Of course, the cumbersome requirements for high-cost rules are great if your main focus is to reduce the absolute amount of new, big regulations—which is why the President and his supporters oppose it and Republicans are more likely to support it. This is where the RAA strikes me as too strong. There’s something to say for separating hostility to delegation with hostility to regulation. I think it would be plausible to build bipartisan support for the proposition that Congress should be forced to make hard choices rather than the President’s bureaucrats or politically insulated independent agencies. An RAA (and a REINS Act) that only targets new, high cost regulation, however, fractures that coalition.
But is that necessary? It’s possible to imagine a statute that would require two-chamber approval for new regulations that substantially increase cost of compliance and for rules that substantially deregulate. Such a statute would set the present level of regulation as a baseline against which Congress must make further choices. This baseline is imperfect, but there is no regulatory Year Zero or incontestable amount of regulation that everyone thinks is optimal, so this baseline strikes me as the only feasible one for a truce. Once we have this baseline, Congress would have to go on record for any substantial addition to regulation or deregulation and thus truly own major changes in the regulatory state going forward.

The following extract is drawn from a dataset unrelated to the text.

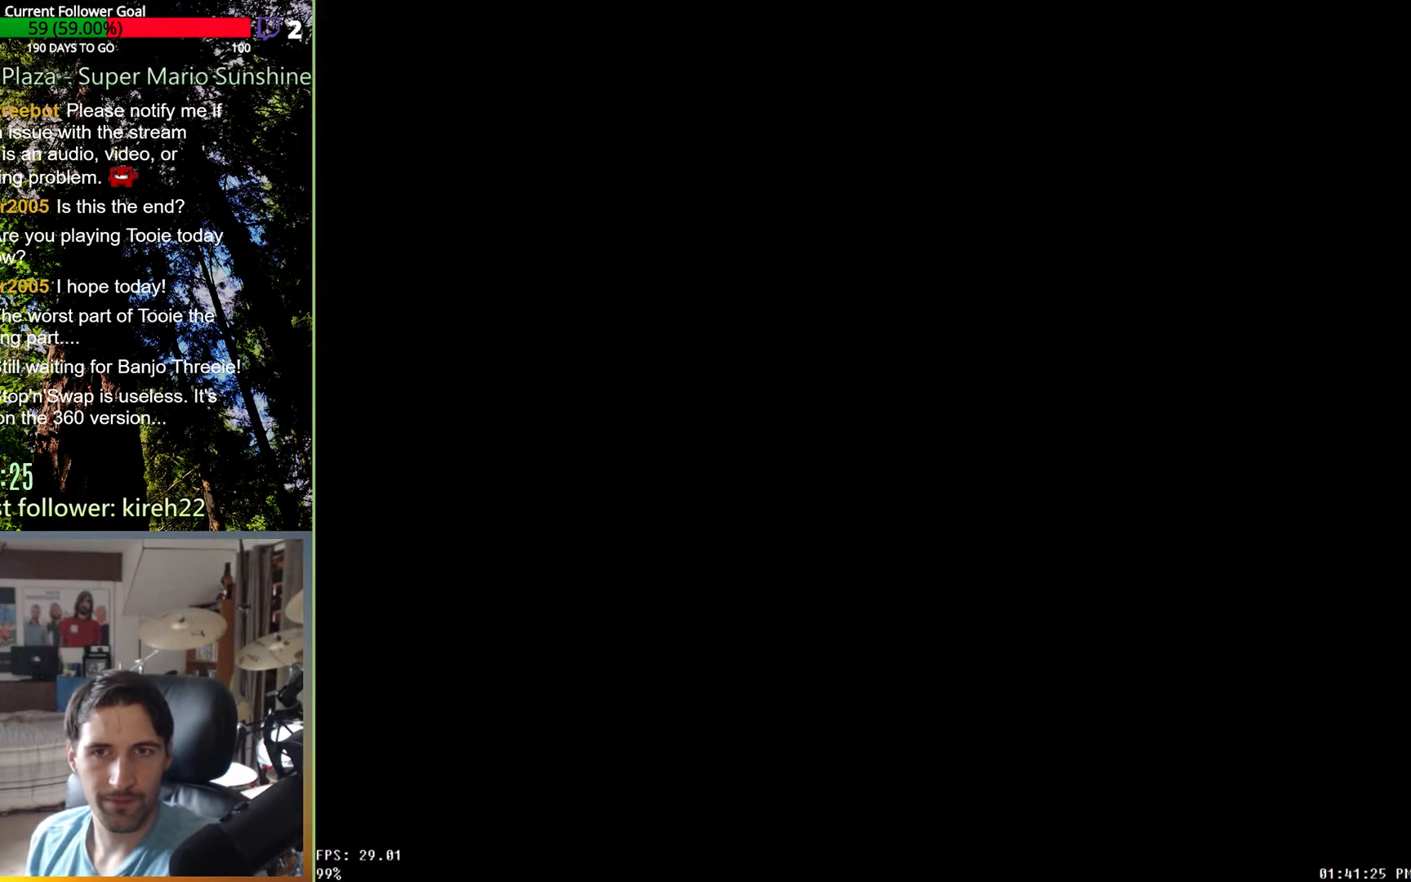
{"dt_ms": 500, "buttons": ["R2"], "left_stick": "up", "right_stick": "center", "events": []}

Of course, for people who like the RAA and the REINS Act because they want to disassemble the federal regulatory state root and branch, this half-step will be too little. Those in favor of additional regulation will fear a structural disadvantage, as it may be politically more palatable to vote for regulations that decrease costs than for ones that increase them. Perhaps this mutual misgiving is the mark of a sound compromise. Or perhaps it is the mark of an idea that’s bound to fail.
I’m not sure, but I would welcome a structure that shifts regulatory power over big questions from the executive (in conjunction with the courts) to the legislative branch. As a matter of stability, we would not have to worry so much about the whipsaw in regulatory policy that occurs every time the Presidency changes hands. As a matter of accountability, we would narrow Congress’s escape hatch of broad, often meaningless, language in regulatory statutes. And countering the deregulatory bias of such reform statutes would force those who prefer governance by administrators over legislators to publicly stand on that ground alone. That would be fun to see.